Madam Secretary (identified in the hearing as Secretary Casados, Children, Youth and Families Department) told the subcommittee that HCA “is at the table with us working through all of the changes” but that the authority does not itself provide direct field services, prompting contracts with managed‑care organizations (MCOs) and with DOH navigators for in‑person work. “The care coordinators are employees of the MCOs and they are still the ones that are in the hospital that are working with the patient as they come in,” Secretary Casados said. She added that when concerns arise “they reach out to the Department of Health navigator and together they work with that individual so that they can ensure that we have eyes on that individual.”
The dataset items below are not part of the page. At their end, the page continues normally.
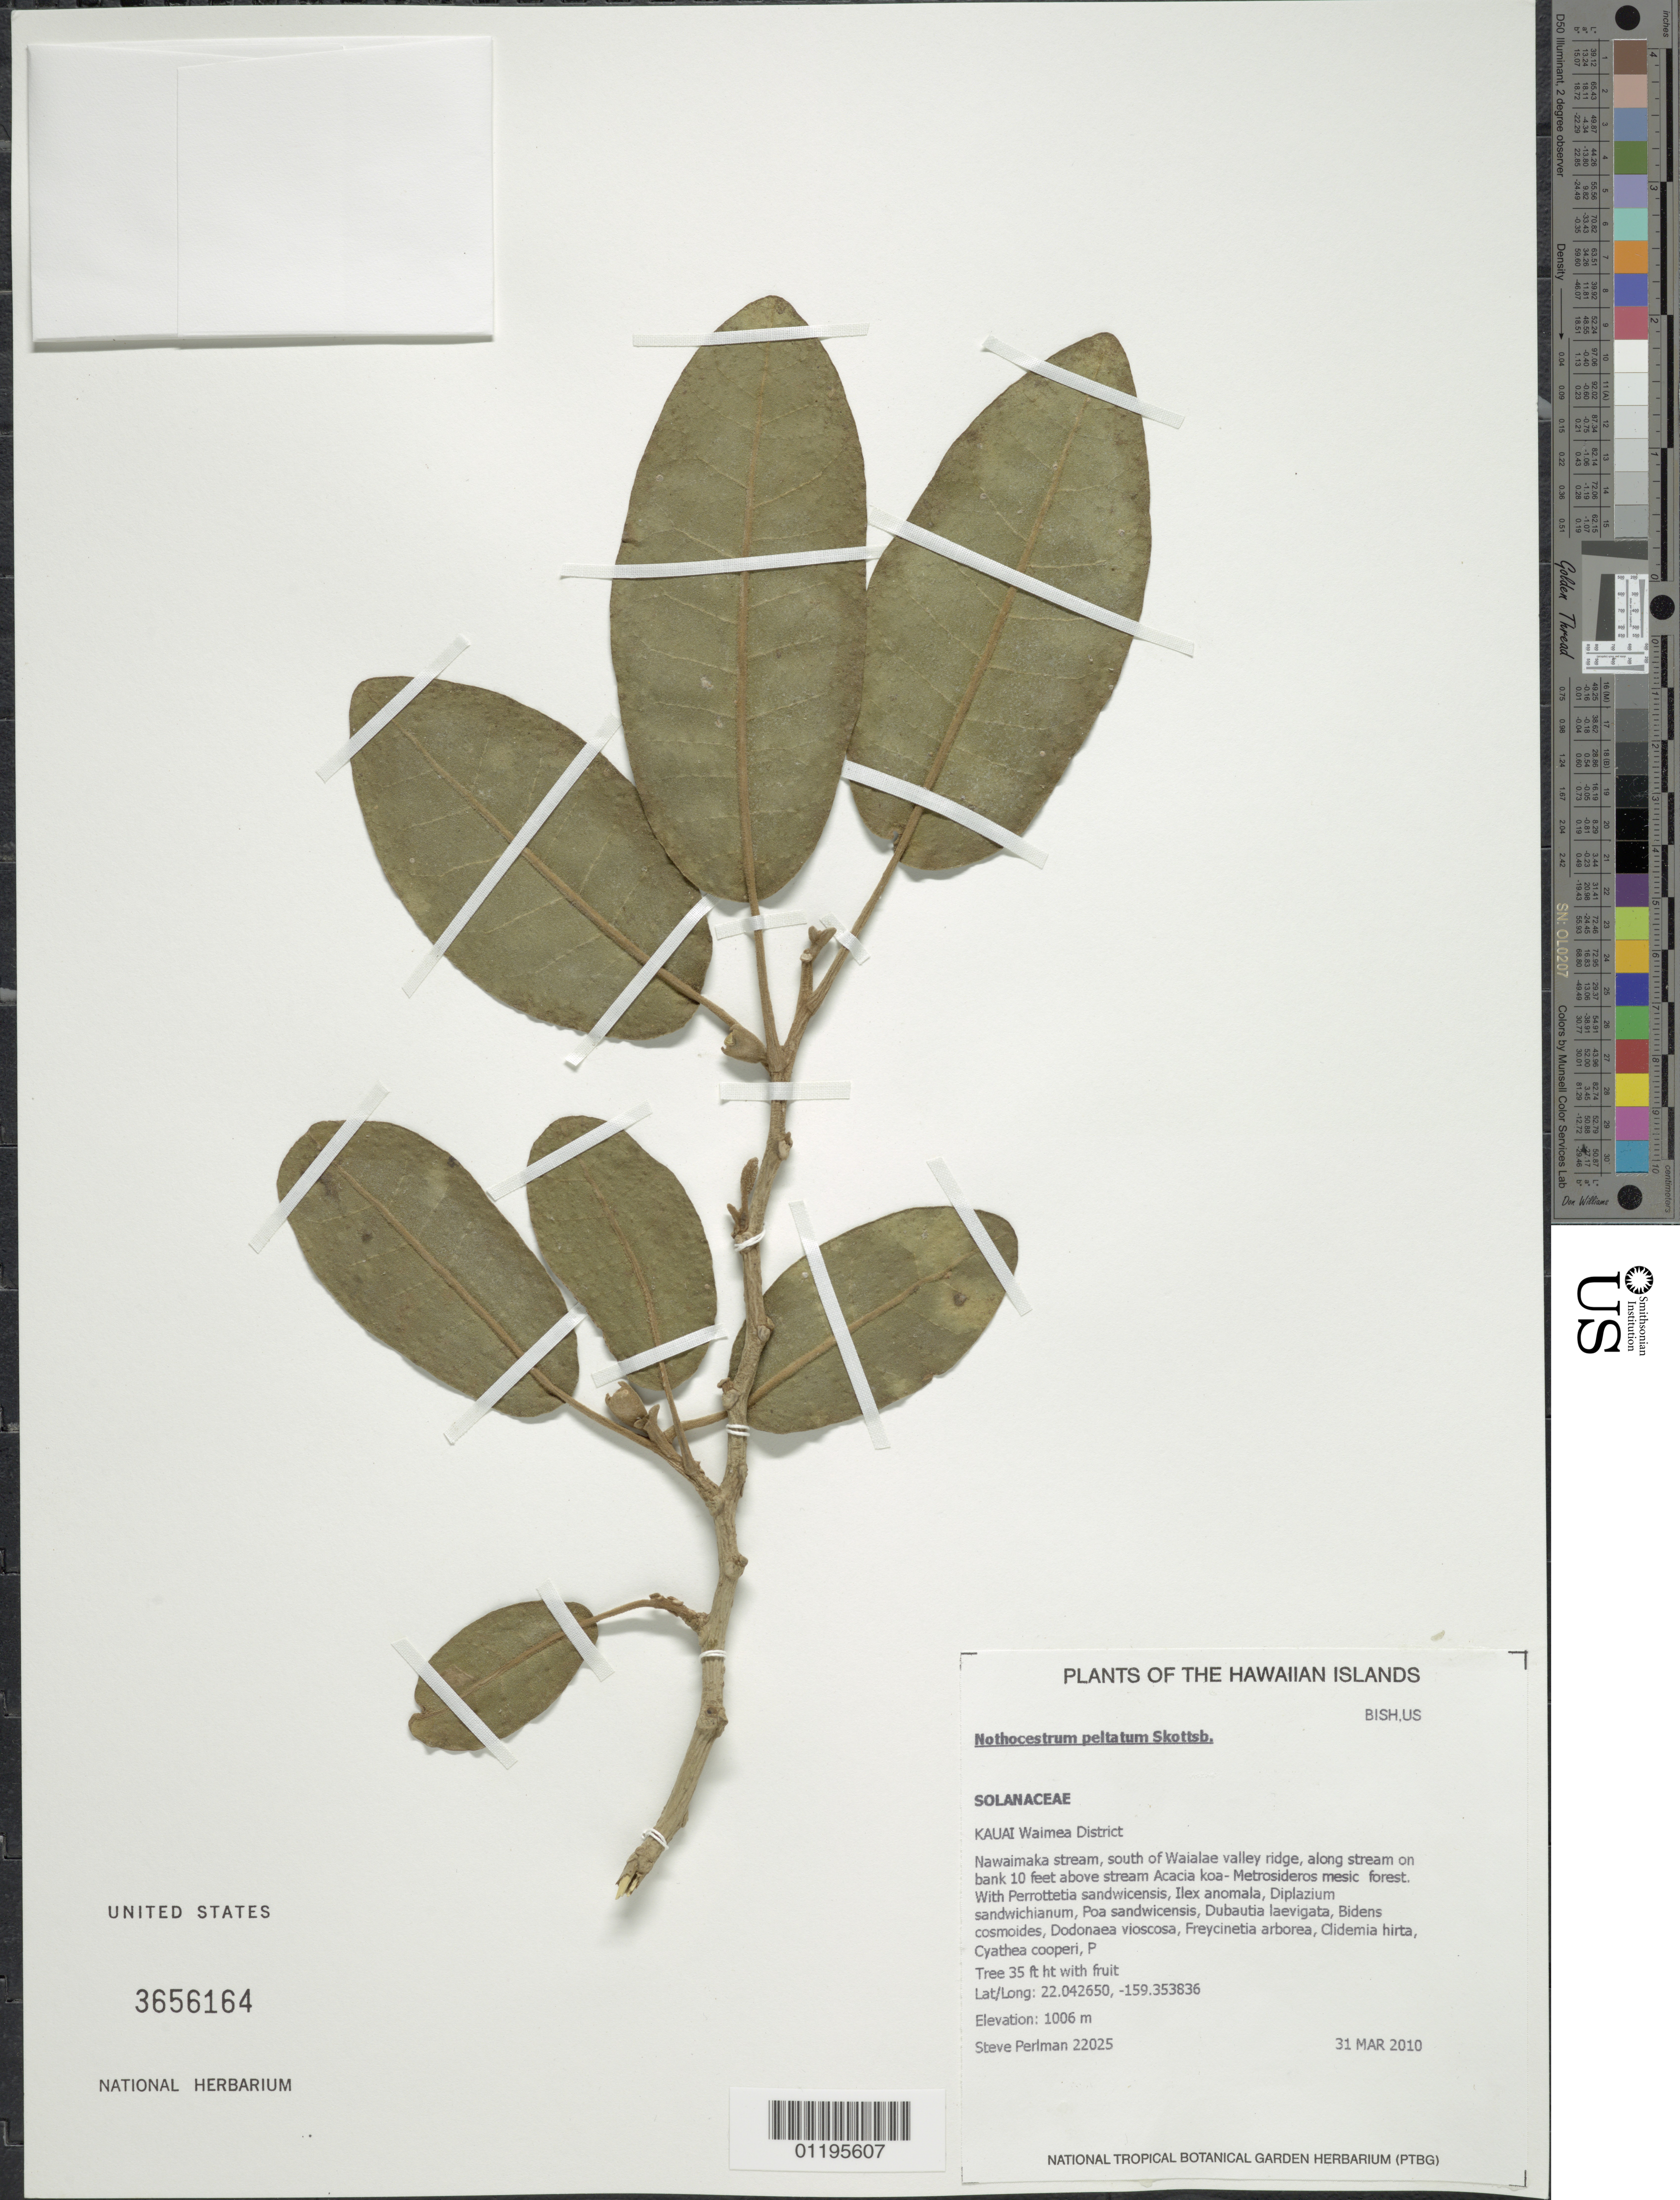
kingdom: Plantae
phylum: Tracheophyta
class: Magnoliopsida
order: Solanales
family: Solanaceae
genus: Nothocestrum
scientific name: Nothocestrum peltatum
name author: Skottsb.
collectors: S. P. Perlman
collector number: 22025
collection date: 2010-03-31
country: United States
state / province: Hawaii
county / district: Kauai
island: Kaua'i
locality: Waimea District, Nawaimaka Stream, south of Waialae Valley Ridge, along stream on bank 10 feet above stream.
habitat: Mesic forest.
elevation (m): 1006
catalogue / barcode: US 3656164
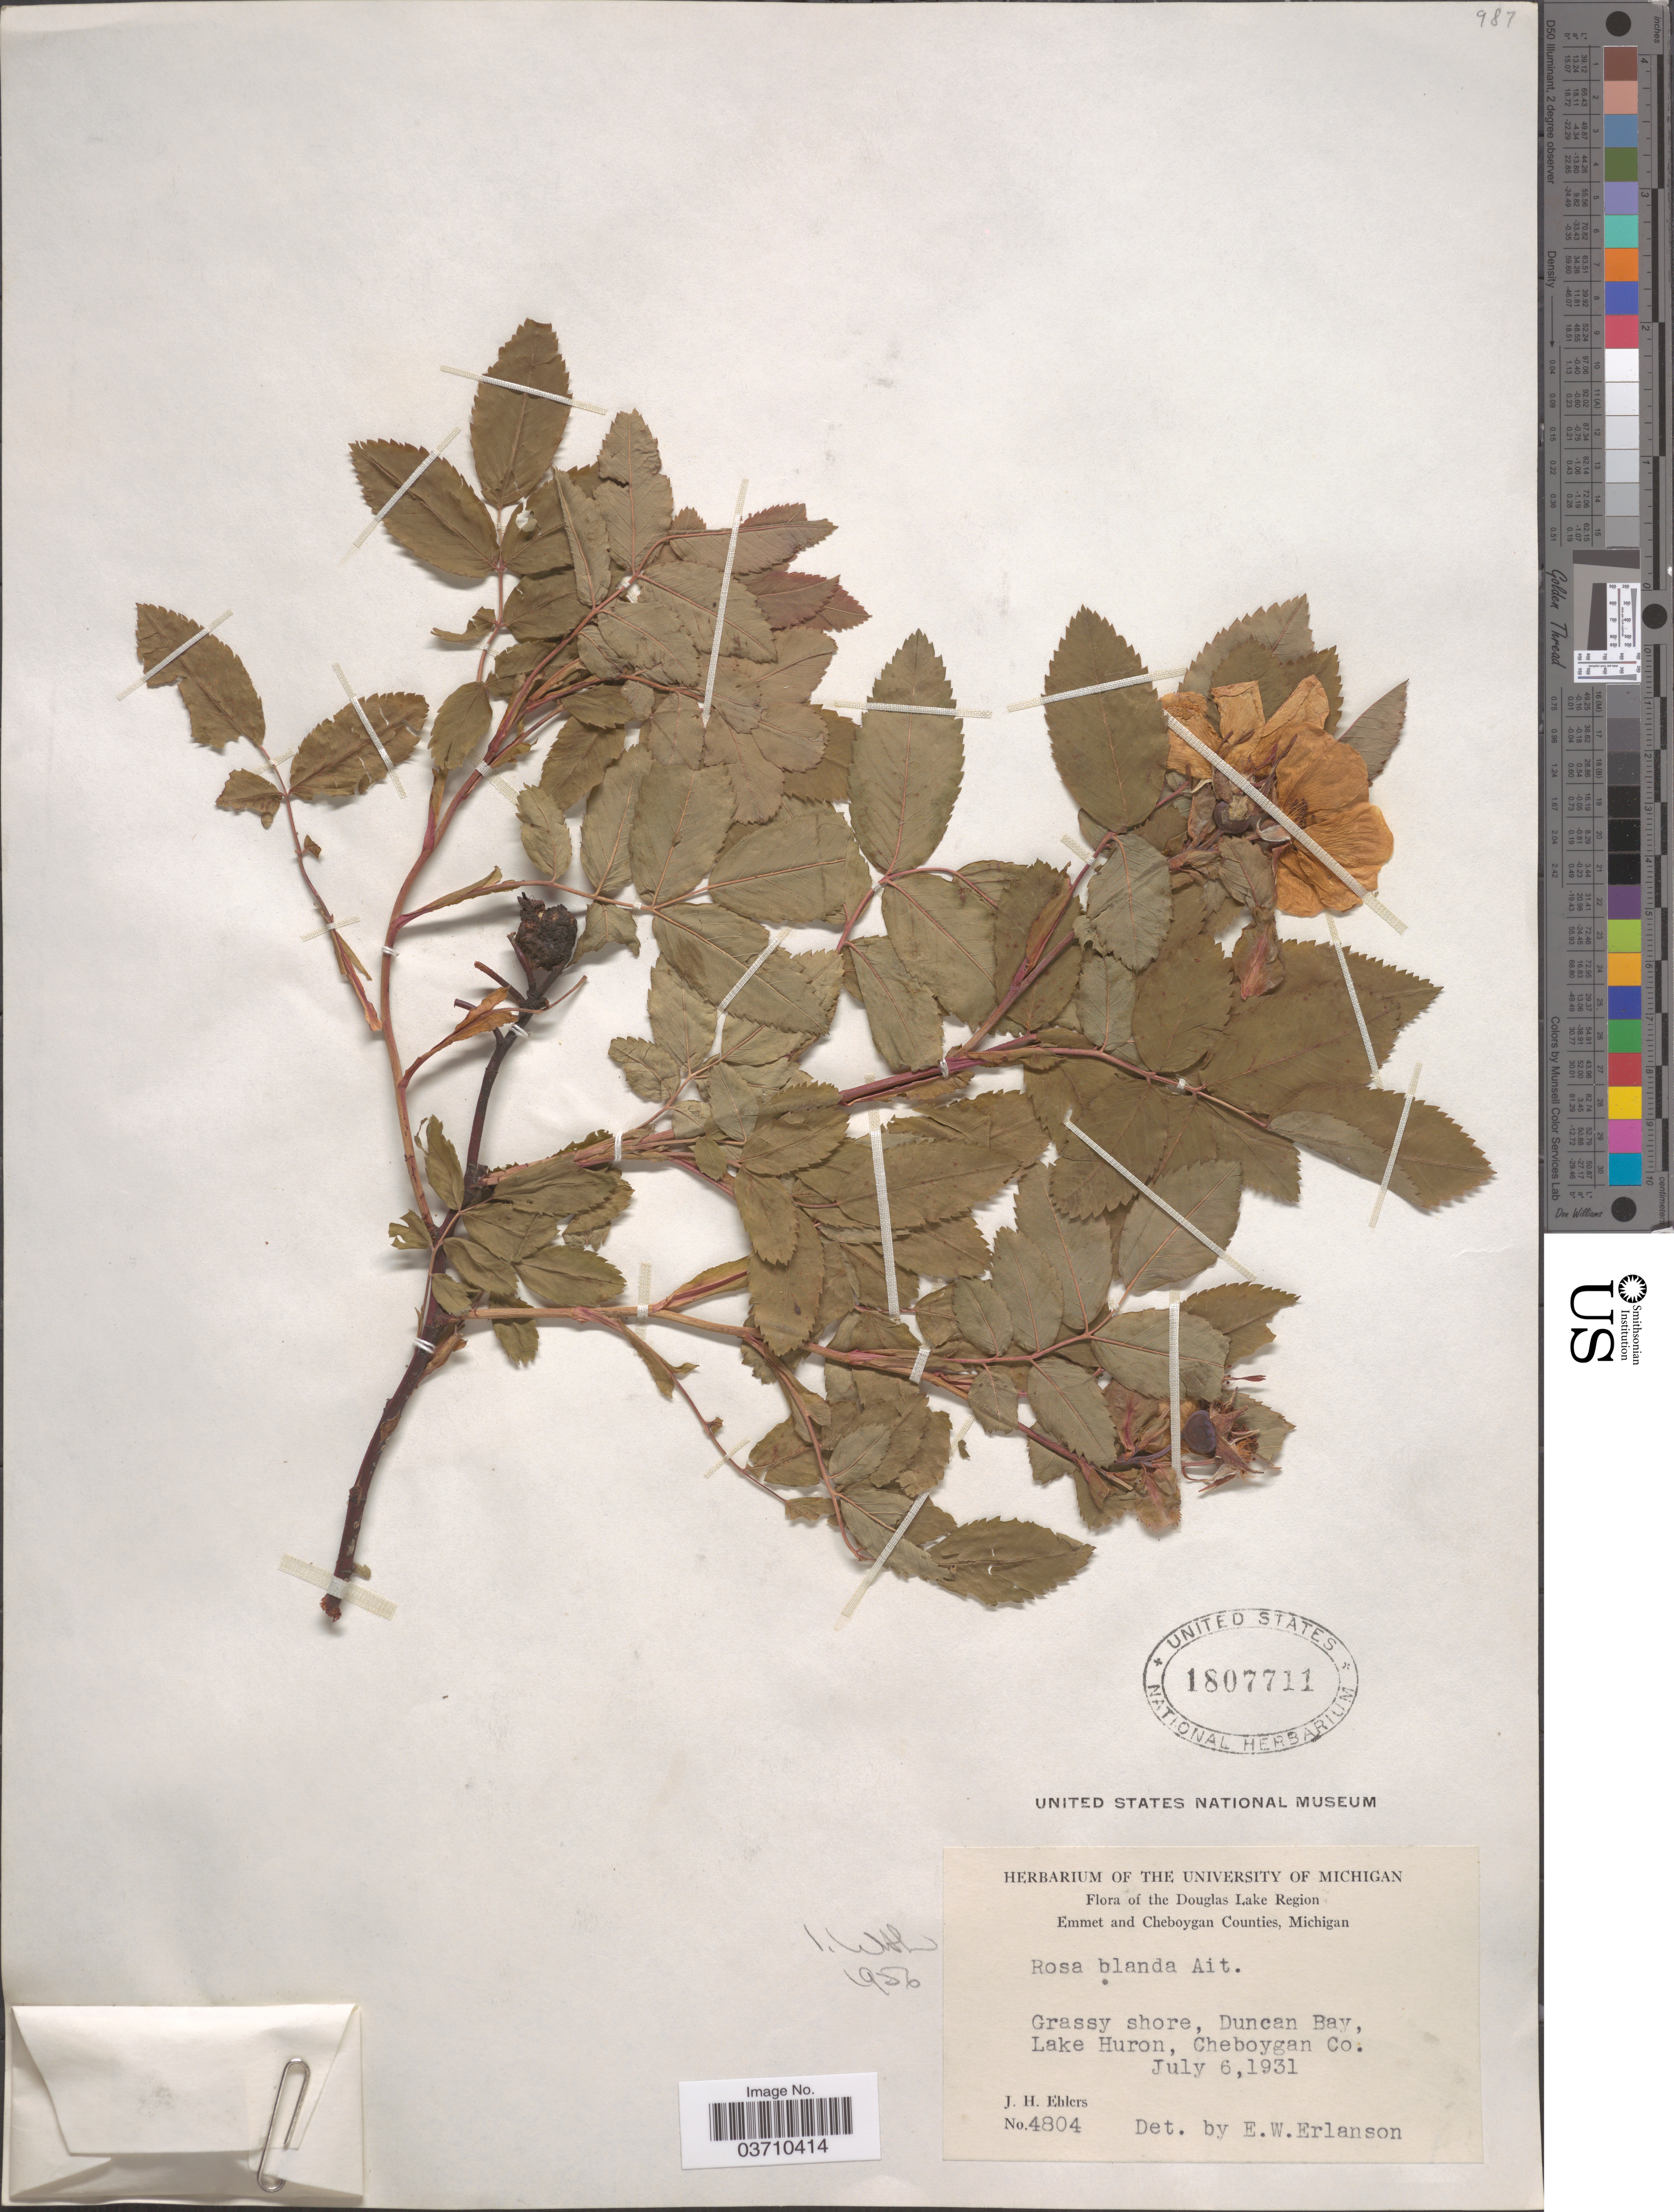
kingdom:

Why it matters: SB42 shifted lead responsibility and required HCA to provide an intensive, evidence‑based form of care coordination for infants born substance exposed and to require certain referrals and reporting. The reallocation affects which agency drafts rules, who trains navigators, and which contracts pay for direct services.

Outstanding implementation issues raised at the hearing: several legislators asked whether HCA had drafted rules and whether MOUs were in place to define responsibilities and escalation paths between the MCO care coordinators, DOH navigators and CYFD staff. Secretary Casados said HCA had not yet finalized rules and that the legal review and data‑confidentiality issues (including CAPTA questions) were still being resolved. LFC staff also noted in their brief that SB42 required CYFD to implement multilevel/differential response statewide by 2027 and to develop Family First‑eligible programs.

Committee discussion focused on transparency of roles, escalation procedures when families do not engage, and training and accountability for navigators and care coordinators. Several members asked for public notice of drafts and for the agencies to report proposed rules and MOUs back to the subcommittee before the next session.

Ending: Agency and LFC staff committed to follow‑up reporting on rule development, MCO corrective‑action plans referenced in other testimony, and the transfer of cases and navigators from CYFD to DOH per SB42 timelines.